Records contained in a dataset:
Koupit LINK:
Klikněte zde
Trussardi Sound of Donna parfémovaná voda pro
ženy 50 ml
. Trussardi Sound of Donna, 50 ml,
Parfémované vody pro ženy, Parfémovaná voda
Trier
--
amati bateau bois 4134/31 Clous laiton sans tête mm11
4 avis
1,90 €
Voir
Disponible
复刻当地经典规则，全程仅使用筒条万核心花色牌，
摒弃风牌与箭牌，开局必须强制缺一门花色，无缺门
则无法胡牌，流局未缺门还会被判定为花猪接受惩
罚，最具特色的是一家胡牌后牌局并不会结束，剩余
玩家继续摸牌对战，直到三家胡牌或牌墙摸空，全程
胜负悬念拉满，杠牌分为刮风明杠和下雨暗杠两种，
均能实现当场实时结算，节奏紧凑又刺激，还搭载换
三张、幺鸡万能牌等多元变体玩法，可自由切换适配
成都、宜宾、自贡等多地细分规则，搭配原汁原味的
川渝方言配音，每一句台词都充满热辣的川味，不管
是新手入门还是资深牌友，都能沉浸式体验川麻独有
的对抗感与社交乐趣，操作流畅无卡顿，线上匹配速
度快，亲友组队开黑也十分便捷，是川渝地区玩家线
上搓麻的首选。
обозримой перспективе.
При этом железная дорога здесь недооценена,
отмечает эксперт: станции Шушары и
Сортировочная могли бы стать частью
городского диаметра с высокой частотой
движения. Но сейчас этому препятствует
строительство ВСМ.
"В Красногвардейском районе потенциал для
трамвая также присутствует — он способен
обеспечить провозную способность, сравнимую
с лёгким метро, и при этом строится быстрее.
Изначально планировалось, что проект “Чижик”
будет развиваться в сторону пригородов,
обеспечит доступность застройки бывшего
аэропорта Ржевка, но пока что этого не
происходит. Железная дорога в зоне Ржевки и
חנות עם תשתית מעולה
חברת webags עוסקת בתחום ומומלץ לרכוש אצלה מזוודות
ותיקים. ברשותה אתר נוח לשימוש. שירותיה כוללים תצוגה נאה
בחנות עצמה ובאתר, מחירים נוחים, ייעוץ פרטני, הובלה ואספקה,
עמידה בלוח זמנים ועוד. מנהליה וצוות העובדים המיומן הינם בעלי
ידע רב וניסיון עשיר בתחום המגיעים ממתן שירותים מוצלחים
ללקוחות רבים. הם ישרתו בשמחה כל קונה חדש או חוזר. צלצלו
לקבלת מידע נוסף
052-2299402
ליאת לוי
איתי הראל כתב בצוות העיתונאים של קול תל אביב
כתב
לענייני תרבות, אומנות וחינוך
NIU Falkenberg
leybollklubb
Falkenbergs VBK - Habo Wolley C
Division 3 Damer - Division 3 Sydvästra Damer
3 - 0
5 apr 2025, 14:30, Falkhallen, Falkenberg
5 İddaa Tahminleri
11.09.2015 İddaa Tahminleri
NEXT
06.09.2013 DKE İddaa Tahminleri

• [Problem description]:
Update the records by replacing each "Trussardi" with "Chanel". Write them out again with all other text left unchanged.

• [Answer to the exercise]:
Koupit LINK:
Klikněte zde
Chanel Sound of Donna parfémovaná voda pro
ženy 50 ml
. Chanel Sound of Donna, 50 ml,
Parfémované vody pro ženy, Parfémovaná voda
Trier
--
amati bateau bois 4134/31 Clous laiton sans tête mm11
4 avis
1,90 €
Voir
Disponible
复刻当地经典规则，全程仅使用筒条万核心花色牌，
摒弃风牌与箭牌，开局必须强制缺一门花色，无缺门
则无法胡牌，流局未缺门还会被判定为花猪接受惩
罚，最具特色的是一家胡牌后牌局并不会结束，剩余
玩家继续摸牌对战，直到三家胡牌或牌墙摸空，全程
胜负悬念拉满，杠牌分为刮风明杠和下雨暗杠两种，
均能实现当场实时结算，节奏紧凑又刺激，还搭载换
三张、幺鸡万能牌等多元变体玩法，可自由切换适配
成都、宜宾、自贡等多地细分规则，搭配原汁原味的
川渝方言配音，每一句台词都充满热辣的川味，不管
是新手入门还是资深牌友，都能沉浸式体验川麻独有
的对抗感与社交乐趣，操作流畅无卡顿，线上匹配速
度快，亲友组队开黑也十分便捷，是川渝地区玩家线
上搓麻的首选。
обозримой перспективе.
При этом железная дорога здесь недооценена,
отмечает эксперт: станции Шушары и
Сортировочная могли бы стать частью
городского диаметра с высокой частотой
движения. Но сейчас этому препятствует
строительство ВСМ.
"В Красногвардейском районе потенциал для
трамвая также присутствует — он способен
обеспечить провозную способность, сравнимую
с лёгким метро, и при этом строится быстрее.
Изначально планировалось, что проект “Чижик”
будет развиваться в сторону пригородов,
обеспечит доступность застройки бывшего
аэропорта Ржевка, но пока что этого не
происходит. Железная дорога в зоне Ржевки и
חנות עם תשתית מעולה
חברת webags עוסקת בתחום ומומלץ לרכוש אצלה מזוודות
ותיקים. ברשותה אתר נוח לשימוש. שירותיה כוללים תצוגה נאה
בחנות עצמה ובאתר, מחירים נוחים, ייעוץ פרטני, הובלה ואספקה,
עמידה בלוח זמנים ועוד. מנהליה וצוות העובדים המיומן הינם בעלי
ידע רב וניסיון עשיר בתחום המגיעים ממתן שירותים מוצלחים
ללקוחות רבים. הם ישרתו בשמחה כל קונה חדש או חוזר. צלצלו
לקבלת מידע נוסף
052-2299402
ליאת לוי
איתי הראל כתב בצוות העיתונאים של קול תל אביב
כתב
לענייני תרבות, אומנות וחינוך
NIU Falkenberg
leybollklubb
Falkenbergs VBK - Habo Wolley C
Division 3 Damer - Division 3 Sydvästra Damer
3 - 0
5 apr 2025, 14:30, Falkhallen, Falkenberg
5 İddaa Tahminleri
11.09.2015 İddaa Tahminleri
NEXT
06.09.2013 DKE İddaa Tahminleri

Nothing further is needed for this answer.